Understanding how paths to a storage/LUN device are marked as Dead

Products

VMware vSphere ESXi

Issue/Introduction

This article explains the conditions that can lead to a path to a storage/LUN device being marked as Dead.

Environment

VMware vSphere ESXi 7.x

VMware vSphere ESXi 8.x

Resolution

A path to a storage/LUN device can be marked as Dead in these situations:

The ESXi/ESX storage stack determines a path is Dead due to the TEST_UNIT_READY command failing on probing
The ESXi/ESX storage stack receives a Host Status of 0x1 from an HBA driver, which indicates:
- Remote array port has timed out
- Remote array port has dropped from the fabric (RSCN)
- Remote array port has closed IP connection
The ESXi/ESX storage stack marks paths as Dead after a permanent device loss (PDL) check condition returned by the storage array

ESXi storage stack & SCSI command TEST_UNIT_READY

When a SCSI command fails to complete with a Host Status (for example, H:0x5), this cause the system to send SCSI command 0x0 (TEST_UNIT_READY) down the path where the command failed. If the TEST_UNIT_READY command also fails, the path is marked as Dead.

Also, the Disk.PathEval routine issues a TEST_UNIT_READY command down every path every 300 seconds (which is the default). If this command fails to complete, the path is also marked as Dead. TEST_UNIT_READY is issued down Dead paths on the same 300 second interval in case a path becomes available again, at which point the path is marked as On instead of Dead.

In this logging example, TEST_UNIT_READY is initiated instantly due to a failed command:

vmkernel: 116:03:44:19.039 cpu4:4100)WARNING: NMP: nmp_DeviceRequestFastDeviceProbe: NMP device "sym.029025256531353837" state in doubt; requested fast path state update...

Causes:

Bad/dropped frames in the fabric
Noisy device(s) in the fabric throwing a large number of errors
Overloaded storage array controllers
Switch issues (B2B credits exhaustion, memory leaks, bugs)

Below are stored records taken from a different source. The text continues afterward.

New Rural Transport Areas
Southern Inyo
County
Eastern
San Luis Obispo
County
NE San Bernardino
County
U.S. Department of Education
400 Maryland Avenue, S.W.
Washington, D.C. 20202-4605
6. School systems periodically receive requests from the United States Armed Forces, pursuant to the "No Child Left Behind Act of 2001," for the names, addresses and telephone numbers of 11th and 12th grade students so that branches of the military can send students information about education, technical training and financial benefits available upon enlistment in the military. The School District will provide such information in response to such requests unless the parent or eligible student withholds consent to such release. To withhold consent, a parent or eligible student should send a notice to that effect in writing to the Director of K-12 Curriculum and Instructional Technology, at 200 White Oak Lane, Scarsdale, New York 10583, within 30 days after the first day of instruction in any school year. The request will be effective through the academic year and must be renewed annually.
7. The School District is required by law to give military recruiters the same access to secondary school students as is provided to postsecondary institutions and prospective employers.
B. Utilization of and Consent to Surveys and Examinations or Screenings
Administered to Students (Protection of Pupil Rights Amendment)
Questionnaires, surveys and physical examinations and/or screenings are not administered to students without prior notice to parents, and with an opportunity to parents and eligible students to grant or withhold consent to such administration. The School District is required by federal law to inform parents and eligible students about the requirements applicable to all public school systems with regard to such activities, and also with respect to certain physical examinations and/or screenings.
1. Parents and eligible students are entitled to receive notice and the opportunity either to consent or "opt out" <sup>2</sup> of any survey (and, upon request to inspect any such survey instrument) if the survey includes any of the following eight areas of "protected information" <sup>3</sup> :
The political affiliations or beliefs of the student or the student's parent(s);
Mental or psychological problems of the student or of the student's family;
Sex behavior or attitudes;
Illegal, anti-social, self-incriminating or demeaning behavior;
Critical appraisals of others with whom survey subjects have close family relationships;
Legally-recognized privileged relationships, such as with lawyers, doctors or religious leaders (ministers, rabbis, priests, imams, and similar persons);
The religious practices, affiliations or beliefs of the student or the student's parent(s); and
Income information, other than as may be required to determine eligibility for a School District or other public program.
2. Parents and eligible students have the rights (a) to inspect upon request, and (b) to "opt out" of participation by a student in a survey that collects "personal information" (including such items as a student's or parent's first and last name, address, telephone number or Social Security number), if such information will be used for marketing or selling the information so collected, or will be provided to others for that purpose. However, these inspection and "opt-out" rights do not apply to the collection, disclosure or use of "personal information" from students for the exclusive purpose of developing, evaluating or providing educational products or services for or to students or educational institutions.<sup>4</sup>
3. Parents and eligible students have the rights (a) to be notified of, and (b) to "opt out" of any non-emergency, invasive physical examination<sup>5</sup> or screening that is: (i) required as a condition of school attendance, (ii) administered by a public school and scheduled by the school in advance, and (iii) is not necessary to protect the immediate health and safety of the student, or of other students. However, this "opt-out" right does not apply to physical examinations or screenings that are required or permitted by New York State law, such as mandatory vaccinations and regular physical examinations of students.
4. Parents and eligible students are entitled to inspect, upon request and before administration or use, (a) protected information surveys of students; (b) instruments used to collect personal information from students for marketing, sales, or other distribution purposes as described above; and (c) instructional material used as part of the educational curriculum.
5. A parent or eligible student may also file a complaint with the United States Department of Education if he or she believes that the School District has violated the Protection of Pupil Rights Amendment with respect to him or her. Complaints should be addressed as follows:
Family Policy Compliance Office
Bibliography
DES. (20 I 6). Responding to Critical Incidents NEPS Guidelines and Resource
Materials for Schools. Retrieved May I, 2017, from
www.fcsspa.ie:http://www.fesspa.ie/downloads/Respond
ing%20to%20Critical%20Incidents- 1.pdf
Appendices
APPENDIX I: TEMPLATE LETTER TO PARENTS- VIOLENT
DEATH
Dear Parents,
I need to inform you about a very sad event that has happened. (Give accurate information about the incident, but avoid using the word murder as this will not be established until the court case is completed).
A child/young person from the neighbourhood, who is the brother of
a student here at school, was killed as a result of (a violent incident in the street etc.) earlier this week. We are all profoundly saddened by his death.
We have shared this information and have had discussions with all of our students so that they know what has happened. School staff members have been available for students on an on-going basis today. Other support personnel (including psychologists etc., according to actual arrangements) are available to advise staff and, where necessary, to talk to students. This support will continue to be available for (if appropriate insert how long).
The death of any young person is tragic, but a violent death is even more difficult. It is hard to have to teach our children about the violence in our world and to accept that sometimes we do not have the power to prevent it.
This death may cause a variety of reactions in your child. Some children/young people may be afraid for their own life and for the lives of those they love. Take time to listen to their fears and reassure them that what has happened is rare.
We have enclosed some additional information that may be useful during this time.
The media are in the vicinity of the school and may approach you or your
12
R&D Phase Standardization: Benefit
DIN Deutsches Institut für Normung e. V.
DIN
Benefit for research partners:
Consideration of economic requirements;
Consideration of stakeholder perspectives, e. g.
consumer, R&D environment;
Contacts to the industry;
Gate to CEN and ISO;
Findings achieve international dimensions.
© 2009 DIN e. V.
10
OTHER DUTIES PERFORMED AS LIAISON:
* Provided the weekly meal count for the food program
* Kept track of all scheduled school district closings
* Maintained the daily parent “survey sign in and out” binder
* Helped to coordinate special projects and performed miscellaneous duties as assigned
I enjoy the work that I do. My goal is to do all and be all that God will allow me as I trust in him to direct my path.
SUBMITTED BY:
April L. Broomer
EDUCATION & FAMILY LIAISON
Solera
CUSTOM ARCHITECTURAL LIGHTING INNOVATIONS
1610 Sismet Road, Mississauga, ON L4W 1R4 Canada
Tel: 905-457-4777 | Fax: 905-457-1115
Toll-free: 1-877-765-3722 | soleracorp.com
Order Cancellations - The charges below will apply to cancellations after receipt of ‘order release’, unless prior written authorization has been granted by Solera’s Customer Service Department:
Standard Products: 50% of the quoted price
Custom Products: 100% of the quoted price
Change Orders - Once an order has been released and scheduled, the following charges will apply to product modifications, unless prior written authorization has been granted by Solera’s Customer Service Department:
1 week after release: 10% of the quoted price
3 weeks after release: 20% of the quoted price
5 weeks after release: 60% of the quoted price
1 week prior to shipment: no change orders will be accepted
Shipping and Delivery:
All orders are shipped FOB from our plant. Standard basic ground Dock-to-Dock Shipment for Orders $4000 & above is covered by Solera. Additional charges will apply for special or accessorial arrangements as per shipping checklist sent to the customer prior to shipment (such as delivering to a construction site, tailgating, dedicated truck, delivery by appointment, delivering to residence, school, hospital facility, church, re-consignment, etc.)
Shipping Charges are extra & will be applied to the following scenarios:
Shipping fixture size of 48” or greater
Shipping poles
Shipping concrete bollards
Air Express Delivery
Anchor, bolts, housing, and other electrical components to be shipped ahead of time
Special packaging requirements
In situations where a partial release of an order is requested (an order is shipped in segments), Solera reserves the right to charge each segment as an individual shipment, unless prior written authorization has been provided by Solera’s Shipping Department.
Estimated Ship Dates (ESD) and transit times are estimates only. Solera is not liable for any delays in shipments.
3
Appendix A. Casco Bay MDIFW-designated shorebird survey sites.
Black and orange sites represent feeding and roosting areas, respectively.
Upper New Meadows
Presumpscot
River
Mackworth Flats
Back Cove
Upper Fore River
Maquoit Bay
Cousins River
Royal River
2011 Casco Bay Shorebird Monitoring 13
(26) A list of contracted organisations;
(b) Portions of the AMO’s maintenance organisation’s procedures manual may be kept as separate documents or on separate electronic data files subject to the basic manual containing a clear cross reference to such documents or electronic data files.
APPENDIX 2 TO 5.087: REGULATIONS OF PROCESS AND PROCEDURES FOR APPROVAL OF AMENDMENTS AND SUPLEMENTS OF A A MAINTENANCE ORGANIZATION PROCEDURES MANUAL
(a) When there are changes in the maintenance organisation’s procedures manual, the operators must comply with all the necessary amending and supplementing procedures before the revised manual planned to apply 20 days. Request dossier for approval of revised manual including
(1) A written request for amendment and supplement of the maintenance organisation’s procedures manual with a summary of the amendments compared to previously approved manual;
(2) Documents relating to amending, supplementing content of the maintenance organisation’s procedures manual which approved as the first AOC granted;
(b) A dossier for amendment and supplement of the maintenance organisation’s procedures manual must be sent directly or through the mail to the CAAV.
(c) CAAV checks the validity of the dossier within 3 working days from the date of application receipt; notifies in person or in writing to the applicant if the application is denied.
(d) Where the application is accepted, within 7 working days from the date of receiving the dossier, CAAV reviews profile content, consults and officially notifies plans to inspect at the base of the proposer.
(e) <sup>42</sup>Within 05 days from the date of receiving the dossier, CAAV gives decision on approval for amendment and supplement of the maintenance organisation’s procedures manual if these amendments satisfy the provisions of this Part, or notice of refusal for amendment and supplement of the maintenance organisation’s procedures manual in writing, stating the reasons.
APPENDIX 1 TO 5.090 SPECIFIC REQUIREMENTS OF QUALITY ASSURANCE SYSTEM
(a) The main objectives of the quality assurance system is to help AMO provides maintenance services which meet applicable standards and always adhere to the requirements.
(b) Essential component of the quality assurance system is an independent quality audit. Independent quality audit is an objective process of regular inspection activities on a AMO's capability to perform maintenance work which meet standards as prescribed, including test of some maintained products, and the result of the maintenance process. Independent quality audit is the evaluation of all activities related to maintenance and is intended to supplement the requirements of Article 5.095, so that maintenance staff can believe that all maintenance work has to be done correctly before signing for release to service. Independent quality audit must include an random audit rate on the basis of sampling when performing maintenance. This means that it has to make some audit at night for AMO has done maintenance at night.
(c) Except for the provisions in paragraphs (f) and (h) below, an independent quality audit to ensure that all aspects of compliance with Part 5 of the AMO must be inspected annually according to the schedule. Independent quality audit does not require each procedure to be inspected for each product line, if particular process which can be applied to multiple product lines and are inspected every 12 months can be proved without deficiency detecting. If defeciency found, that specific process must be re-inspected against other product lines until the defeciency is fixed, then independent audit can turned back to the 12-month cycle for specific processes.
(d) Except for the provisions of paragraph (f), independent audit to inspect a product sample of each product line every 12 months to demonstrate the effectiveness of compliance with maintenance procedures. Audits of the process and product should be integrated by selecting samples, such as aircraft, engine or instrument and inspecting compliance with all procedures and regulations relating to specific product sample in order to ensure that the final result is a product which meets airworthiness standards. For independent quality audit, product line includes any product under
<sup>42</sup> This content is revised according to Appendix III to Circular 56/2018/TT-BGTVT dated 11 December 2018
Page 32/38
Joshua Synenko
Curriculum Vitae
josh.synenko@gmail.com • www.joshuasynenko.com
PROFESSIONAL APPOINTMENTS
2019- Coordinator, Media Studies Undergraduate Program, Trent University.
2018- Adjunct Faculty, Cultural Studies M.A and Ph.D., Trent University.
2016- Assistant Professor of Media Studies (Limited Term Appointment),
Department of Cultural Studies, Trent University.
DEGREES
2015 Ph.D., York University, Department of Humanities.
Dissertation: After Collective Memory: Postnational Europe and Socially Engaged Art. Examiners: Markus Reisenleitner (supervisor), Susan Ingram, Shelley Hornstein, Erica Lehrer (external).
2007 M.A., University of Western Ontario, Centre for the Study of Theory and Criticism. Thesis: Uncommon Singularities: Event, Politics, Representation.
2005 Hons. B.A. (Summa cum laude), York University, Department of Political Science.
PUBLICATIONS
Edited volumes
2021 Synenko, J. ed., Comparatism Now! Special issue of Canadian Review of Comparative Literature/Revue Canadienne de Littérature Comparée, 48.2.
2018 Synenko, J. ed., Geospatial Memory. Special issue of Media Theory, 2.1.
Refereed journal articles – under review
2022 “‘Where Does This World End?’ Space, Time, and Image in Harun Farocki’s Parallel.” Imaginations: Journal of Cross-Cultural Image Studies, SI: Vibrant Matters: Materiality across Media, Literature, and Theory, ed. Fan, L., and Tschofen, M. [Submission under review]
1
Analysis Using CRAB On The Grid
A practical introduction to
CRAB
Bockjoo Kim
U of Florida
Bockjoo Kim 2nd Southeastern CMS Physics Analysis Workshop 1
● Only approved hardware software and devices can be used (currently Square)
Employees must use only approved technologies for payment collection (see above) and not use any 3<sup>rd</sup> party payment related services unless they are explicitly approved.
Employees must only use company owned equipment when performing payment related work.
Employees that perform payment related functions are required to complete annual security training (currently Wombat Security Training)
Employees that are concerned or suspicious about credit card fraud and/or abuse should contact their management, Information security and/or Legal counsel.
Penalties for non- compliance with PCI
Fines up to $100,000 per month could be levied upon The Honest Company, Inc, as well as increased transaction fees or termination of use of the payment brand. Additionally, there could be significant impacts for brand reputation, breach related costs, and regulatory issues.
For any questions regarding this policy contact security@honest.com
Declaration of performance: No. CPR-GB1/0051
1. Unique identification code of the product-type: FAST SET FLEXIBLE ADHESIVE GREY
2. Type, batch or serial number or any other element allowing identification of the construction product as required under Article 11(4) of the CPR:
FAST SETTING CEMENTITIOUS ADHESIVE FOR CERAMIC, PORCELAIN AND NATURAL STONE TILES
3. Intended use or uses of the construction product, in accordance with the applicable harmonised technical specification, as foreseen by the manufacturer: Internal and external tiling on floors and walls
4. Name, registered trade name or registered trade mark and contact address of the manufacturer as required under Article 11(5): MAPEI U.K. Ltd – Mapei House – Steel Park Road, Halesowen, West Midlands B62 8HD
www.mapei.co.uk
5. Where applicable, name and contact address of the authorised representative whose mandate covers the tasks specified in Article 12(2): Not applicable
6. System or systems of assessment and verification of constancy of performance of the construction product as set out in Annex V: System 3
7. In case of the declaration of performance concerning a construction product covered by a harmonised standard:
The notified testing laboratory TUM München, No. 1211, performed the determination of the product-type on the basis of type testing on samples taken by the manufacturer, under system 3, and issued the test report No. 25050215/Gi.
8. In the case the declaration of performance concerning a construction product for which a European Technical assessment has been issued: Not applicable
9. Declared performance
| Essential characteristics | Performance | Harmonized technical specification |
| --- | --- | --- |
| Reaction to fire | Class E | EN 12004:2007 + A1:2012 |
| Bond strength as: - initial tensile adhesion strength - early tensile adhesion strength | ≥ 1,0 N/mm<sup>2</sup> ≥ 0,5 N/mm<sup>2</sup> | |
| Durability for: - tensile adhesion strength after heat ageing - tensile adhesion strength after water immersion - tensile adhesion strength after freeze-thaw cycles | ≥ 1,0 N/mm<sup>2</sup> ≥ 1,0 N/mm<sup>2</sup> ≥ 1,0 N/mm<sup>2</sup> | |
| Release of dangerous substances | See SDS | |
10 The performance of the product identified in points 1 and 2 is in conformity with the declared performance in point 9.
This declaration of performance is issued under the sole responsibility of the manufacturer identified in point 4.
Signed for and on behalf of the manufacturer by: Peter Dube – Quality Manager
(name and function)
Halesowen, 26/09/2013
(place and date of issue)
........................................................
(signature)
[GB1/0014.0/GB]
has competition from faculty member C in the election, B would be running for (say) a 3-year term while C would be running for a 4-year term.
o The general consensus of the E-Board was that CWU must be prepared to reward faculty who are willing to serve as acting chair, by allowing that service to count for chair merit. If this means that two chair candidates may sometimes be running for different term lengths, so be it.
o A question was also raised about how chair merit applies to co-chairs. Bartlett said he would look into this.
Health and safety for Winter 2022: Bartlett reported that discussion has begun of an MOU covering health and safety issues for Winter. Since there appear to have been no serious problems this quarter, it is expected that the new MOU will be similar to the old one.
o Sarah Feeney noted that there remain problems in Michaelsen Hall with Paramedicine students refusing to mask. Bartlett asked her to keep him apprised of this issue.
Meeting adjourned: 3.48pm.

ESXi storage stack receives a Host Status of 0x1

Remote array port has timed out

If the connected array port has not been responsive for longer than the device timeout for the HBA driver, the HBA driver marks that device as missing. This causes the HBA driver to send a host status of NO_CONNECT (H:0x1) back to the ESXi/ESX storage stack layer, which in turn causes immediate failover to another good path (MRU/Fixed) or the removal of that path from the working paths list that is available for the Round Robin PSP to utilize. This affects paths to all LUNs provided through the array controller.

Logging example on a Emulex driver:
```
<3> rport-13:0-3: blocked FC remote port time out: saving binding
<3>lpfc820 0000:05:00.1: 1:(0):0203 Devloss timeout on WWPN <WWPN> NPort x270024 Data: x0 x7 x0
<3> rport-13:0-2: blocked FC remote port time out: saving binding
<3>lpfc820 0000:05:00.1: 1:(0):0203 Devloss timeout on WWPN <WWPN> NPort x270023 Data: x0 x7 x0
```
Causes:
- Array controller crashed or hung
- Load on array controllers is very high which prevents timely response to SCSI commands
- Switch issues (B2B credits exhaustion, memory leaks, bugs)
Remote array port has dropped from the fabric

If the array port drops gracefully from the fabric, it sends out Registered State Change Notifications (RSCNs) or Logout between N_ports (LOGO) to connected devices or devices in the same fabric zone. If an array port does not gracefully drop from the fabric (for example, it becomes unresponsive), connected devices must wait for their device loss timeout (as described above in Remote array port has timed out). This affects paths to all LUNs provided through the array controller.

Causes:
- Array controller rebooted due to firmware upgrade
- Array controller rebooted to clear an erroneous state
- Array controller rebooted for other maintenance reasons
Remote array port has closed IP connection

In the same way an array controller drops from the fabric, this can also happen on the iSCSI side, and this can be seen as the closure of an iSCSI session on TCP/IP. This affects paths to all LUNs provided through the array controller.

ESXi storage stack and permanent device loss (PDL)

ESXi 5.x introduced permanent device loss (PDL), which was designed to augment the all-paths-down (APD) condition. Arrays that returned specific Check Conditions for I/O being issued to LUNs no longer presented to that initiator are interpreted by the stack as a permanent condition instead of a transient one. For more information, see Permanent Device Loss (PDL) and All-Paths-Down (APD) in vSphere ESXI

Logging example:

VMW_SATP_ALUA: satp_alua_issueCommandOnPath:661: Path "vmhba3:C0:T0:L0" (PERM LOSS) command 0xa3 failed with status Device is permanently unavailable. H:0x0 D:0x2 P:0x0 Valid sense data: 0x5 0x25 0x0.